4.2. Core Engine (Swift/C++)
- Frame Extractor:
- Uses
AVAssetImageGenerator
to sample frames at 1 FPS (configurable). - Dynamic resolution scaling (4K → 1080p) to reduce OCR workload.
- Uses
- OCR Pipeline:
VNRecognizeTextRequest
for CN/EN text detection.- Confidence threshold: 90% (adjustable via settings).
- Post-processing: Noise removal using regex filters.
- Indexing Service:
- Lucene-based inverted index mapping:
(word → videoID + timestamp)
- Custom tokenizers for Chinese (Jieba 0.47) and English (Snowball).
- Lucene-based inverted index mapping:
4.3. Search Engine (Lucene 9.5)
- Query Processing:
- Tokenization + stemming (Porter2 for EN, Jieba for CN).
- Fuzzy matching (Levenshtein distance ≤ 2).
- Ranking:
- TF-IDF scoring boosted by temporal proximity.
- Caching: LRU cache for frequent queries (min. 200ms latency).
4.4. Data Storage (SQLite 3.38 + Core Data)
- Schema:
VideoMeta
: path, duration, checksum (SHA-256).OCRIndex
: word, videoID, timestamps, confidence.
- Encryption: AES-256 for metadata at rest.
5. Workflow
- Ingestion:
- User adds video → checksum validation → extract key metadata.
- Processing:
- Frame extraction → OCR via Vision → text normalization → Lucene indexing.
- Search:
- Query tokenization → index lookup → relevance ranking → results rendering.
- Playback:
- Direct frame seek using
AVPlayer.seek(to: toleranceBefore: toleranceAfter:)
.
- Direct frame seek using
6. Performance Optimization
- Parallelism:
- GCD queues for OCR (4 threads) and indexing (2 threads).
- Resource Management:
- Frame batch processing (max 100 frames/batch).

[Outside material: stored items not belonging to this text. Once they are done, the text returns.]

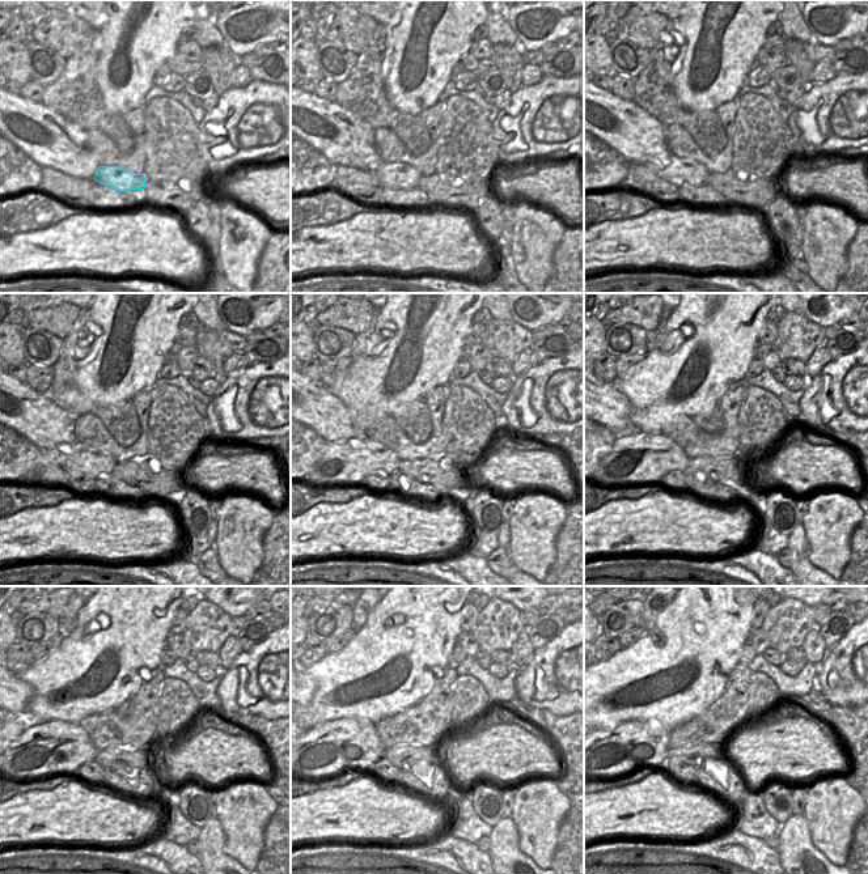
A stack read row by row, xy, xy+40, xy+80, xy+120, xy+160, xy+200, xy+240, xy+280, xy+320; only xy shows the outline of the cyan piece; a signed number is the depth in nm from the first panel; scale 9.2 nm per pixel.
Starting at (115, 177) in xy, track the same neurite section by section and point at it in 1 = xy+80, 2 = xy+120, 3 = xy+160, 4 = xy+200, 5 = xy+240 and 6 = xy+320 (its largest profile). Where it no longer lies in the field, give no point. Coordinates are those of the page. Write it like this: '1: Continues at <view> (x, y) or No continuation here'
1: Continues at xy+80 (680, 170)
2: Continues at xy+120 (77, 457)
3: Continues at xy+160 (368, 455)
4: Continues at xy+200 (660, 453)
5: Continues at xy+240 (67, 741)
6: Continues at xy+320 (610, 752)

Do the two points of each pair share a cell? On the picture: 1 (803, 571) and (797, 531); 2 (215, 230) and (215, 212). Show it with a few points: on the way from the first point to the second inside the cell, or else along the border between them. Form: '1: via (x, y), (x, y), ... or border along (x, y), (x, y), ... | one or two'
1: via (800, 561), (797, 541) | one
2: via (215, 227), (215, 216) | one

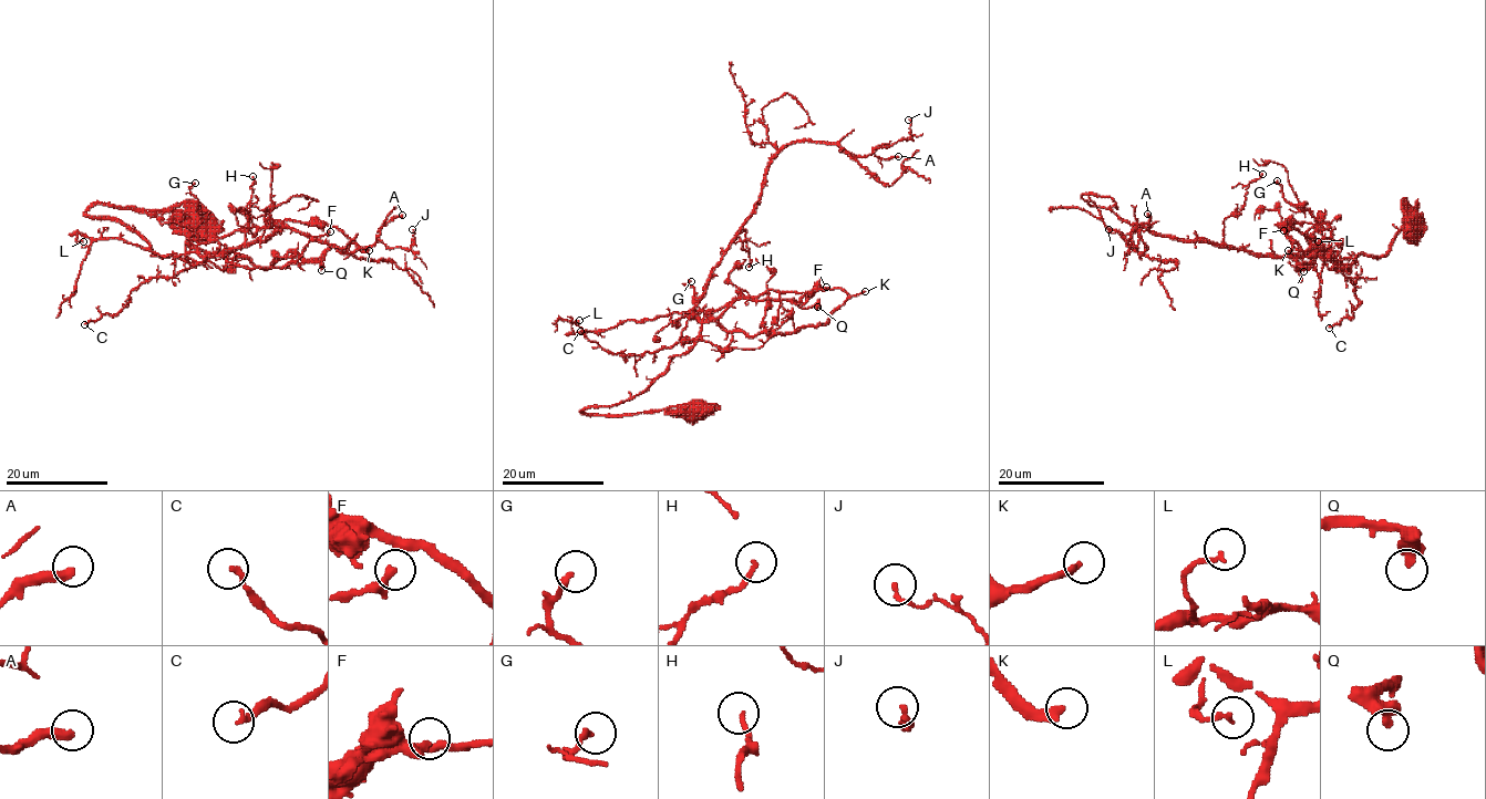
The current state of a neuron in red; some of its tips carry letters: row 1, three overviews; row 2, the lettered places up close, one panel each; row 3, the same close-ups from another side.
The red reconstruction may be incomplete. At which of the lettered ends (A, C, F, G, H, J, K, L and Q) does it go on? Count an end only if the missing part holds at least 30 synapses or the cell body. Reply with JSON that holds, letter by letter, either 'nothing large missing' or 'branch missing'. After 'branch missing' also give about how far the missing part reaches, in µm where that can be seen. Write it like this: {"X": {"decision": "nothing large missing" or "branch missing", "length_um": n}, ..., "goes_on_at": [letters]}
{"A": {"decision": "nothing large missing"}, "C": {"decision": "nothing large missing"}, "F": {"decision": "nothing large missing"}, "G": {"decision": "nothing large missing"}, "H": {"decision": "nothing large missing"}, "J": {"decision": "nothing large missing"}, "K": {"decision": "branch missing", "length_um": 180}, "L": {"decision": "nothing large missing"}, "Q": {"decision": "nothing large missing"}, "goes_on_at": ["K"]}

- Index compression (Zstandard).
- Latency Targets:
- Indexing: ≤ 1.5× real-time (e.g., 10-min video in ≤15 mins).
- Search: ≤ 300ms for 10k-indexed videos.
7. Security & Privacy
- Data Isolation: Sandboxed storage with macOS App Sandbox.
- Permissions: Explicit user consent for video access.
- No Telemetry: Zero data exfiltration; all processing on-device.
8. Scalability
- Modular Design:
- Plug-in architecture for future OCR engines (e.g., Tesseract).
- Index Sharding: Splits index by video date/size.
- Resource Scaling: Auto-reduces frame rate on low RAM.
9. Deployment
- Build: Xcode 14.3, macOS SDK 13.0+.
- Distribution: Notarized .dmg via App Store/standalone.
- Dependencies: Embedded Lucene; Jieba via Swift Package Manager.
10. Metrics & Monitoring
- Instrumentation:
os_signpost
for profiling OCR/search latency.- Memory/CPU usage logs (disabled by default).
- User-Configurable:
- Frame sampling rate (0.5–5 FPS).
- Index purge scheduler.
Character Count: 3,812
This architecture ensures offline efficiency, leverages Apple-native frameworks for optimal macOS integration, and scales for large video libraries while maintaining strict privacy standards.